-- BEGIN Passage shown --
The move towards team, rather than individual involvement in quality demands that much more staff training. Corporations have become increasingly involved with initiatives such as investment in people because of the significance given to the need for team members to be kept up to date with best practice by attending appropriate seminars and the like so that they can be proactive in discussions within their own team in ensuring quality. With this came an evolutionary shift towards what would be termed Total Quality Management (TQM).

From production forms of quality control through corporatist team working and quality assurance the move towards TQM coincided with an increasing focus within public sector bodies to compete for markets i.e. to operate as a business. This meant that schools and colleges for example compete (and select) for students, directing their marketing activities towards prospective students and their parents. The publication of league tables and the formation of bodies to promote quality have played a central role here (and one to which we will return later).

A key characteristic of TQM is the sovereign position of the customer. A customer based focus is supposed to ensure that the customer gets what s/he wants, how s/he wants it and when s/he wants it. The movement away from the expert quality controller to team is stronger still – to the extent that each individual team member takes responsibility for their own application of quality issues in their own area and receives ongoing training to supplement their own expertise. Individuals are expected to self-manage and old management styles are turned upside down (as in the upside-down pyramid model, see www.harvardmaint.com/pyramid.html ). Lecturers are relatively free to operate within their own area as they see fit as long is seen to be effective in monitoring. As well as evaluation and observations to moderate quality, teams meet with co-workers and management staff in quality circles to brainstorm ideas (along with feedback from student results, testing bodies and so on) with a strong emphasis on continual improvement.


Bodies Involved in Quality Improvement

The following is a brief trawl through some of the significant systems and bodies employed with a view to ensure quality within the TQM philosophy.


ISO 9001:2000

The ISO 9000 series has become the worlds most dominant quality standard permeating many areas in the public and private sectors and it is now part and parcel of total quality philosophy and methodology and serves as the mainstay of TQM. Its main principles are customer focus, leadership, involvement of people, the utilisation of processes and systems, continual improvement, objectivity through decisions based on testable results and mutually beneficial supplier relationships. ISO 9001:200 focuses on standards for the systems in operation rather than standards of achievement. So the emphasis is on trying to ensure the delivery of appropriate systems which will include effective monitoring and feedback mechanisms to promote continual improvement. www.qualitymanual.co.uk


Investors In People


A staff-focused system launched in the early 1990s with an emphasis on national standards of good practice in staff training and development. Again the orientation is towards a business philosophy in improving competitiveness and the achievement of business goals. External auditors regularly meet with organisations employing IIP to collate evidence for the effectiveness of all the organisation’s commitment, planning and systems of evaluation utilized to meet current and future needs of staff in terms of maximising business outcomes. During an audit issues will be discussed with staff representatives and feedback will be delivered to the organisation in terms of actions to be taken in order to effect the development of people skills which promote business goals. http://www.investorsinpeople.co.uk/Pages/Home.aspx



The Qualifications and Curriculum Authority (QCA)
-- END Passage shown --
-- BEGIN Recorded data --
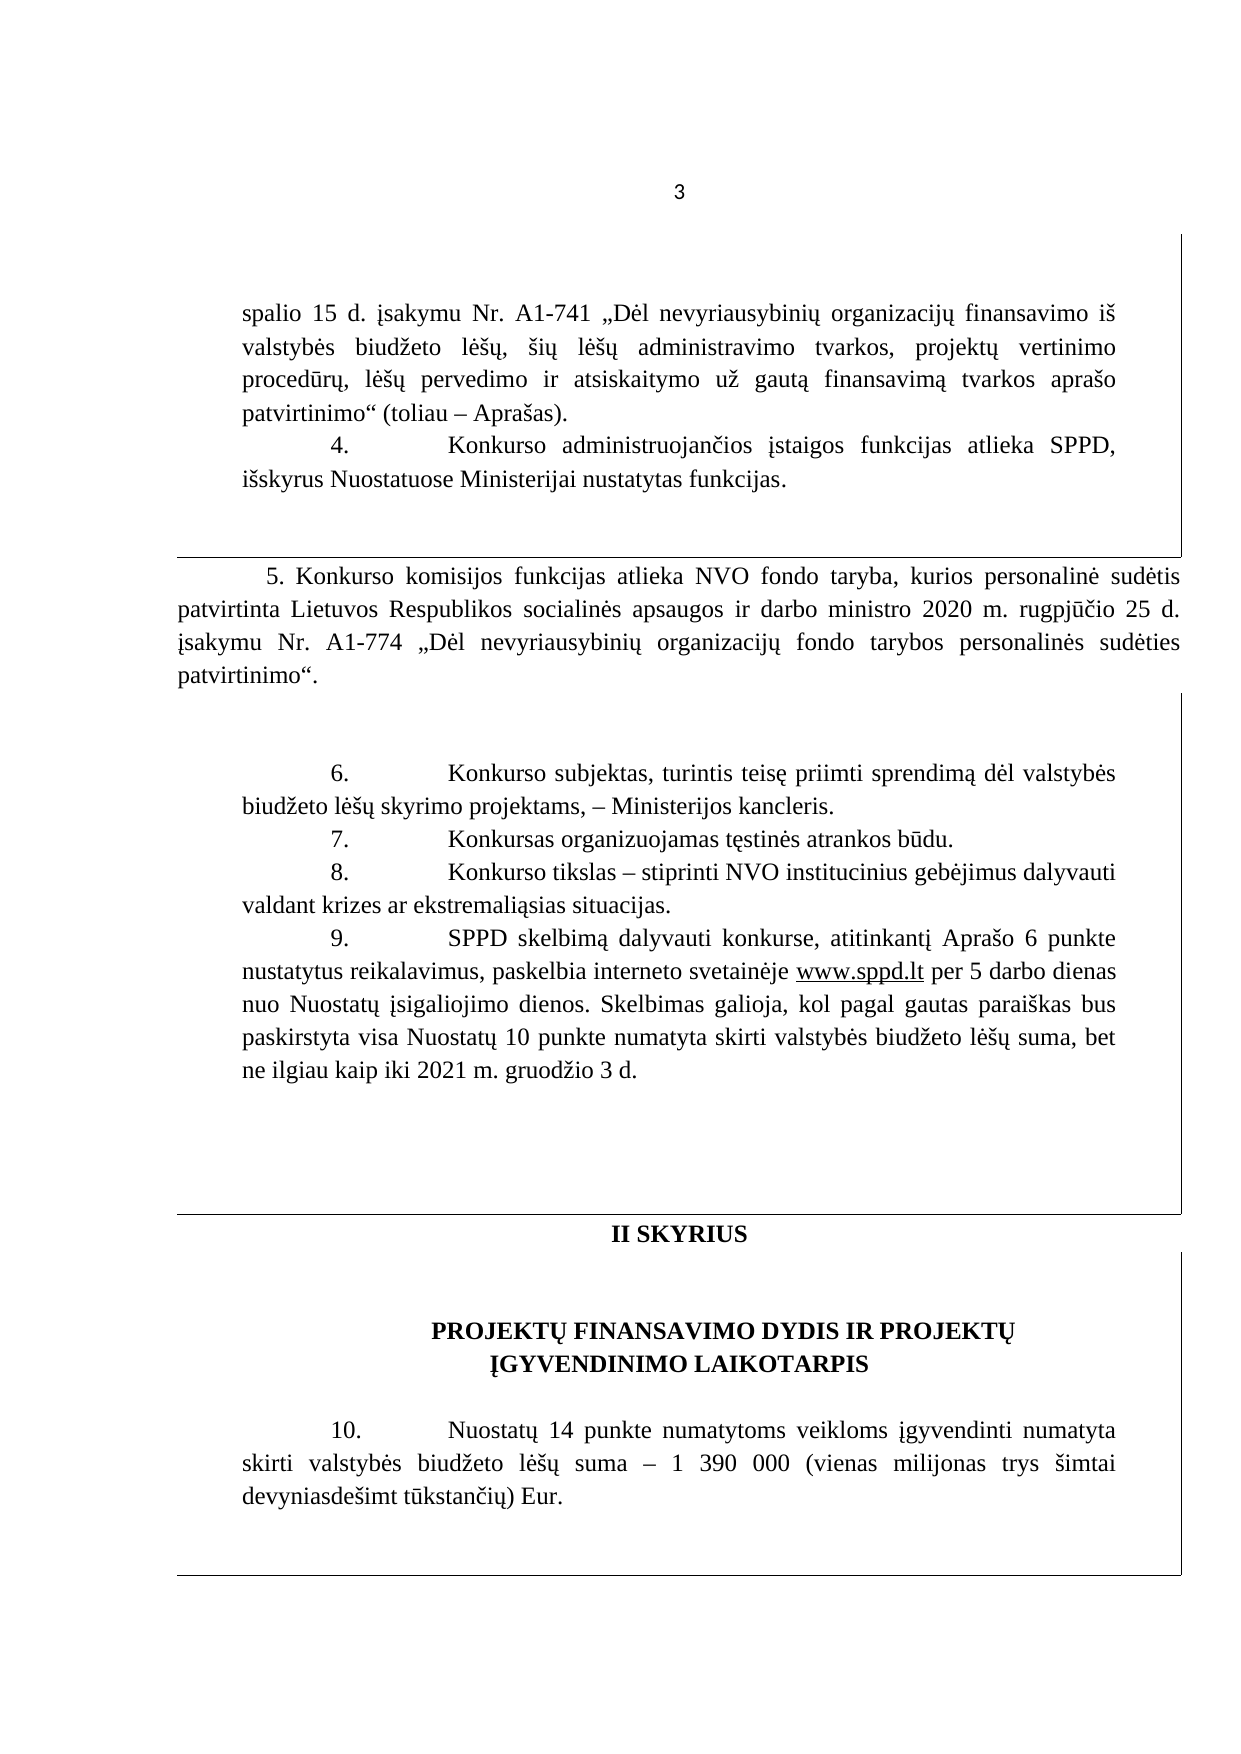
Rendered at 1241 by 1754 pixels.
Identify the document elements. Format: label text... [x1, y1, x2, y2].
-- END Recorded data --
● **Direction 1**: In the passage on quality management, when was Investors In People launched?
● **Direction 2**: Using the passage on quality management, decide whether each statement agrees with it. (a) ISO 9001:2000 focuses on standards of achievement rather than standards for systems. (b) A key characteristic of TQM is the sovereign position of the customer. (c) External auditors regularly meet with organizations employing Investors In People.

● **Exercise answer 1**: In the early 1990s.

● **Exercise answer 2**:
(a) No: "focuses on standards for the systems in operation rather than standards of achievement"
(b) Yes: "A key characteristic of TQM is the sovereign position of the customer."
(c) Yes: "External auditors regularly meet with organisations employing IIP"